RE: The exact meaning of a 'global identifier' (itemid)

Hello, 
Is RDF 1.1 Semantics http://www.w3.org/TR/2014/REC-rdf11-mt-20140225/ the semantics of Schema.org data model?

On 9 Jun 2014 21:50, Markus Lanthaler <markus.lanthaler@gmx.net> wrote:
>
> On Monday, June 09, 2014 9:29 PM, Jarno van Driel wrote: 
> > But what about the two entities with the same @itemid? 
> > 
> > And what about fragment identifiers (#), how does schema.org look at 
> > those? 
>
> The value of itemid will always be resolved against the base URL. So, if your document lives at http://example.com/document the "global identifier" will be http://example.com/document#fragment 
>
>
> > The Microdata spec says "...It is up to such specifications to define 
> > whether multiple items with the same global identifier (whether on the 
> > same page or on different pages) are allowed to exist, and what the 
> > processing rules for that vocabulary are with respect to handling the 
> > case of multiple items with the same ID."

■ LISTING:
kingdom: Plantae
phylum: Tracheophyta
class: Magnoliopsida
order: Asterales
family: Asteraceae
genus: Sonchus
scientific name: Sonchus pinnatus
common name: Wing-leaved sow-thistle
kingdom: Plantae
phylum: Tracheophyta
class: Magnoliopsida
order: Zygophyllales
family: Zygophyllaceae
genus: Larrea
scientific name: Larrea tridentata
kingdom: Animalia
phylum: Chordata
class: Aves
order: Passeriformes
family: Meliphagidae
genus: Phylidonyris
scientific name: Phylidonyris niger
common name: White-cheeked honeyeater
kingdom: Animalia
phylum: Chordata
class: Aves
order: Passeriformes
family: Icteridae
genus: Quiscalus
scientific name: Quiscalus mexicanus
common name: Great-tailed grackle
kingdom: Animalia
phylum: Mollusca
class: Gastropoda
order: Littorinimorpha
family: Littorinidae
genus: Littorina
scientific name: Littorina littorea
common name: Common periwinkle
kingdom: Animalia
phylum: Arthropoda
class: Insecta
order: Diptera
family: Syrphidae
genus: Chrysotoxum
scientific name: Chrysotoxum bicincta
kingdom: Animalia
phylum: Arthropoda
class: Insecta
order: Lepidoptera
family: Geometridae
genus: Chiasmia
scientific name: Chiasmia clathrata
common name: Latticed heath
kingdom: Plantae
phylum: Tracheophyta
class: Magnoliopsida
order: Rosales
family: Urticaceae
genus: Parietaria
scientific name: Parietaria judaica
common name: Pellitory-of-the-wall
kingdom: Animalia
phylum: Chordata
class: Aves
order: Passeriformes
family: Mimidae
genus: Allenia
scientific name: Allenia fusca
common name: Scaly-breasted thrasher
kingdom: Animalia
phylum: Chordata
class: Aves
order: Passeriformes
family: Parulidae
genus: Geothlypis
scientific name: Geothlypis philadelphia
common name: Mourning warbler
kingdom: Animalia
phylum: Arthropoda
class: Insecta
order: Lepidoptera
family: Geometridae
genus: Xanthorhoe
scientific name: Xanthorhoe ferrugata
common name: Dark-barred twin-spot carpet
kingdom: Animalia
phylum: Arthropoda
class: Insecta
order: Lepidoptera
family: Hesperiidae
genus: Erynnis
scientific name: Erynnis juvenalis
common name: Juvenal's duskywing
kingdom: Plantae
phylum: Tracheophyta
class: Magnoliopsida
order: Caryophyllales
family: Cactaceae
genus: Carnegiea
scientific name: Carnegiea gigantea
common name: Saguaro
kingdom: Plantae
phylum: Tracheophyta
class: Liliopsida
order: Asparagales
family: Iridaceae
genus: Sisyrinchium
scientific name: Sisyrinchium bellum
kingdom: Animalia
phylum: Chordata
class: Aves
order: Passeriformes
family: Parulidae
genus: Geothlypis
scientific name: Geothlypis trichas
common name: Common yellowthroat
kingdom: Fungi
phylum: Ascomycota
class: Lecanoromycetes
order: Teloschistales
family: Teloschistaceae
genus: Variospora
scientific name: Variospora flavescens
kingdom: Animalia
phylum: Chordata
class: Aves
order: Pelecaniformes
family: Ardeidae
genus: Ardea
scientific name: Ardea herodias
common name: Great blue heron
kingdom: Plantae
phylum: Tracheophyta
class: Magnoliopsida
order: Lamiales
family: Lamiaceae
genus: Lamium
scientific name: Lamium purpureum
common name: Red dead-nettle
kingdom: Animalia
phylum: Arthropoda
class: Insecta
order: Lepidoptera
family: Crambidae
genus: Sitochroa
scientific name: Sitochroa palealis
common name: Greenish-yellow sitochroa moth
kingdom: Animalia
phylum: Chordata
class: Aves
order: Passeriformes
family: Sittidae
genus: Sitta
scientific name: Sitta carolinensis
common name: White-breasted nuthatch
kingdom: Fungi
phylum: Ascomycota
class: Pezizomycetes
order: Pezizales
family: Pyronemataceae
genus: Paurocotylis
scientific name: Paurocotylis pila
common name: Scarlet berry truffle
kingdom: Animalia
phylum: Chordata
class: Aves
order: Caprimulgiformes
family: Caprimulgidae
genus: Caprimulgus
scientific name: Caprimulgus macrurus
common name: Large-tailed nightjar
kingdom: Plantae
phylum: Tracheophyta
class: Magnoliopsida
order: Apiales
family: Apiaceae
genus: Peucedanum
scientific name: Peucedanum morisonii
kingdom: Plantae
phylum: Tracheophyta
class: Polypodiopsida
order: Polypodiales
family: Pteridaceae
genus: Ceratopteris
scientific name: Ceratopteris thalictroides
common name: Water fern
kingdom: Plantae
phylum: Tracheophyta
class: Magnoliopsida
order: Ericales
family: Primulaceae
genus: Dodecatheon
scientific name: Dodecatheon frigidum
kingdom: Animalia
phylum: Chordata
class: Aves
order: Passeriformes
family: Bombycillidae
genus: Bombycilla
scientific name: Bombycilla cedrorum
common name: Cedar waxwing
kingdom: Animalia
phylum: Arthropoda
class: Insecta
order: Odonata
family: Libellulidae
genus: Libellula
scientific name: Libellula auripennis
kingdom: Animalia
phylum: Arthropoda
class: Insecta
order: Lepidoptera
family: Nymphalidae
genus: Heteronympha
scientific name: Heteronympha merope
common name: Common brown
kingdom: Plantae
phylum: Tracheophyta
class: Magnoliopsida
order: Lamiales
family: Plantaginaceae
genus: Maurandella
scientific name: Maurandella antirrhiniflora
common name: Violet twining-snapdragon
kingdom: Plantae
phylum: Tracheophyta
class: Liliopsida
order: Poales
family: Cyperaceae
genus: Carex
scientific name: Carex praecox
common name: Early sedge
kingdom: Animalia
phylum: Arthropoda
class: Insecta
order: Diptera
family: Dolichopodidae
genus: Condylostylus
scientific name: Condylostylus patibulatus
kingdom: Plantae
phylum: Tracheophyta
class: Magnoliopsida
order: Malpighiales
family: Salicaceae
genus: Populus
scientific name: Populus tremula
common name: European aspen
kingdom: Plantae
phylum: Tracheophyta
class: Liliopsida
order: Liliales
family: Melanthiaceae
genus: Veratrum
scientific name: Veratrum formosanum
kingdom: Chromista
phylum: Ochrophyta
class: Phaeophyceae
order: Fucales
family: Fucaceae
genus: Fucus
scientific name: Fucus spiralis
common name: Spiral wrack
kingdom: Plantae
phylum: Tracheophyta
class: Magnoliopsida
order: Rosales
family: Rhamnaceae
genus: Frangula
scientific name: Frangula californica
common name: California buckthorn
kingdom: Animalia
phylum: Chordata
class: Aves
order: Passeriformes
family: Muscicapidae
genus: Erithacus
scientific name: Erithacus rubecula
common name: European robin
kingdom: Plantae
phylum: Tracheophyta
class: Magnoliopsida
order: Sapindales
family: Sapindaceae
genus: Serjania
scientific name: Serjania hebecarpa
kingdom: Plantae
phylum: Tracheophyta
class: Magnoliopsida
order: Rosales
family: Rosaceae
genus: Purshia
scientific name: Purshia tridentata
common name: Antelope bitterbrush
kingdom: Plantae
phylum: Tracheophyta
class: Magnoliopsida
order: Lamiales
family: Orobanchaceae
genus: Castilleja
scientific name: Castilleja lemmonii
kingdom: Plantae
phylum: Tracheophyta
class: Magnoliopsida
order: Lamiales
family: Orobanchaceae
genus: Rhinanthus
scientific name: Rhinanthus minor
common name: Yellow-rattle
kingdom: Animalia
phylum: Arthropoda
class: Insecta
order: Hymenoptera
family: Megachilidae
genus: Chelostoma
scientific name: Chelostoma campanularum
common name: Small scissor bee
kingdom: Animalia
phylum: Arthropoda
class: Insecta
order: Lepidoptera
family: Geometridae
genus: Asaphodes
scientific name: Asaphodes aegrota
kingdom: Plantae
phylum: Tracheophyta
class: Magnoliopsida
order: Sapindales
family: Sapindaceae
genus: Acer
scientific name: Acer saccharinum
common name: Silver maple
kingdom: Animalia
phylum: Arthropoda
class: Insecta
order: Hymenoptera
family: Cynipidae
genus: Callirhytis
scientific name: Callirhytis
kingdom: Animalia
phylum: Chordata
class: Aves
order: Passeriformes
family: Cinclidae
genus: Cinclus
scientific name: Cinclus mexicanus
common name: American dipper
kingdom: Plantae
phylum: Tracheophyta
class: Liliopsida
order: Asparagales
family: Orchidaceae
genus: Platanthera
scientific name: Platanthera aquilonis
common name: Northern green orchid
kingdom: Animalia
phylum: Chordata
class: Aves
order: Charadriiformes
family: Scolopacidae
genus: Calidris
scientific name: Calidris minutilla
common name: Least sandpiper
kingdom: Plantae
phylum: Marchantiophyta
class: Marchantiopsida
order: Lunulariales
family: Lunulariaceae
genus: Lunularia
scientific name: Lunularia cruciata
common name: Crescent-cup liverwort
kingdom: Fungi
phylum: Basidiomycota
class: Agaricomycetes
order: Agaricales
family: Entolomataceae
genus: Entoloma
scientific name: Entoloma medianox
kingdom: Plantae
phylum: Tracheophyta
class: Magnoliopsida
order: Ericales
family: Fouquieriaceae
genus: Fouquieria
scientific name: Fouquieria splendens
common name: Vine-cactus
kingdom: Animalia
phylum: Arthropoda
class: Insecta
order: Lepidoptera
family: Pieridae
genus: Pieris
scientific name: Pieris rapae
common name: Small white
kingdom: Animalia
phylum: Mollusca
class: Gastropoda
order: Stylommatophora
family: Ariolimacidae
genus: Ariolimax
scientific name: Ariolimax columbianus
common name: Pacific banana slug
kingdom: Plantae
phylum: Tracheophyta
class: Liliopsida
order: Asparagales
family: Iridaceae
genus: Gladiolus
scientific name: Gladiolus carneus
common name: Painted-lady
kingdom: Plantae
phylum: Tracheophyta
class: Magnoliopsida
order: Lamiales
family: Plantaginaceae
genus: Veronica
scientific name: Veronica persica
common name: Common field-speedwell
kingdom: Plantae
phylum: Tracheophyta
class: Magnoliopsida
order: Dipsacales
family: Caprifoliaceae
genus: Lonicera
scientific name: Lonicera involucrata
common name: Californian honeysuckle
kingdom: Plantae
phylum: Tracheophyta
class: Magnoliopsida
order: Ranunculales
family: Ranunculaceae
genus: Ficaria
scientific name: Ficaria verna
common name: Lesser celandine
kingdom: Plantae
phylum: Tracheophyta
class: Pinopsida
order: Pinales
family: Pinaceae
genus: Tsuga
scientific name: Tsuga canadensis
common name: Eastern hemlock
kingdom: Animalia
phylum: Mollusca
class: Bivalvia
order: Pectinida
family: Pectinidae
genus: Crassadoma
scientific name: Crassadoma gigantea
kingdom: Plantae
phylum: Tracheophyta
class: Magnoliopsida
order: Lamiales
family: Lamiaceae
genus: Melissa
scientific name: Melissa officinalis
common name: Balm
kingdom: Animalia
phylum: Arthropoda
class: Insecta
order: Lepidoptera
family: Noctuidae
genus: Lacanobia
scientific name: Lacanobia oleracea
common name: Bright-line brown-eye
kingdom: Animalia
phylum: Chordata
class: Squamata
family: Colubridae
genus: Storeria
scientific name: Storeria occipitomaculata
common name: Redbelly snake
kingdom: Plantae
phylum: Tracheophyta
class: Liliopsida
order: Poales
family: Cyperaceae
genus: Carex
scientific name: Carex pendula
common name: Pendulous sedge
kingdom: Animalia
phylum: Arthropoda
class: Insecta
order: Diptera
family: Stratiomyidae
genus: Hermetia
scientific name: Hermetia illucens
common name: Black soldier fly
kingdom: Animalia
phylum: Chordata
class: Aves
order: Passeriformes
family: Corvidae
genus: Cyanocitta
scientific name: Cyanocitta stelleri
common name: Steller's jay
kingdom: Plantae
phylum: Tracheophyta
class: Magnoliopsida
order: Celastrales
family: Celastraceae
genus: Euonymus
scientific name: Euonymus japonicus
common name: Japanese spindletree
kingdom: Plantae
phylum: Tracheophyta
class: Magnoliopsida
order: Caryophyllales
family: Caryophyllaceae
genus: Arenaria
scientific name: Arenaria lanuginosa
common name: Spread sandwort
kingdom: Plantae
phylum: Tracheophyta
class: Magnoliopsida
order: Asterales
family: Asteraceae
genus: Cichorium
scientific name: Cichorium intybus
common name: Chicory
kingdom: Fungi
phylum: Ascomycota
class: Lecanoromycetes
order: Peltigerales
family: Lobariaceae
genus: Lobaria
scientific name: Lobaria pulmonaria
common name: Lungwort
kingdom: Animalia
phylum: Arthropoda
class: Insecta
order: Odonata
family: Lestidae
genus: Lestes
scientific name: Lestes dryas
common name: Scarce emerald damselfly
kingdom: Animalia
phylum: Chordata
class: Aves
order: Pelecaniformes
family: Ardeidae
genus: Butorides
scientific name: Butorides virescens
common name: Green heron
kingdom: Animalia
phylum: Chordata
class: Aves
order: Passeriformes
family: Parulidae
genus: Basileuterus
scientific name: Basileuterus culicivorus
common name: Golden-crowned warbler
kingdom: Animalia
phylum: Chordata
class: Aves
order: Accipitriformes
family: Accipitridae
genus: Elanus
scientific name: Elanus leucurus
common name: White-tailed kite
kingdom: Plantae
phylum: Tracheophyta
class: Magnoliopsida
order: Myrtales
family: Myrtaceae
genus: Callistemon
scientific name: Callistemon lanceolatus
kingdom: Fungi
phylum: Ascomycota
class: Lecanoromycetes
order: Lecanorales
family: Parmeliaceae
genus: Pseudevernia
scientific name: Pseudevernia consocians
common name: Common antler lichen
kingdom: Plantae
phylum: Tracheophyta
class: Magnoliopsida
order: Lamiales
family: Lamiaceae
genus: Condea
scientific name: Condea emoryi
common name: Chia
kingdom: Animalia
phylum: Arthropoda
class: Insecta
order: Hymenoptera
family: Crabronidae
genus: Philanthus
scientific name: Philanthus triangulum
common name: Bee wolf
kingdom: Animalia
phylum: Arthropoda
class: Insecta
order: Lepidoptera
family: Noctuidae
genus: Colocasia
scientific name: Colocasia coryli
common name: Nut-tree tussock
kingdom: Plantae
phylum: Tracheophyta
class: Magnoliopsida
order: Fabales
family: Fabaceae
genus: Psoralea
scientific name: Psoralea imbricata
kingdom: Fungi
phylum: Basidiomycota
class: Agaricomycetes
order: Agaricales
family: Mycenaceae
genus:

■ COMPLETE THE FOLLOWING:
1. Copy everything in the itemid email thread from "On 9 Jun 2014" down to "the same @itemid?".
2. According to the itemid email thread, why does a document located at http://example.com/document get the global identifier http://example.com/document#fragment?
Work only from the itemid email thread, not from the material.

■ RESPONSES TO THE TASKS:
1.
On 9 Jun 2014 21:50, Markus Lanthaler <markus.lanthaler@gmx.net> wrote:
>
> On Monday, June 09, 2014 9:29 PM, Jarno van Driel wrote: 
> > But what about the two entities with the same @itemid?

2. The value of itemid is always resolved against the base URL. The fragment is therefore attached to the document's own address, which gives http://example.com/document#fragment.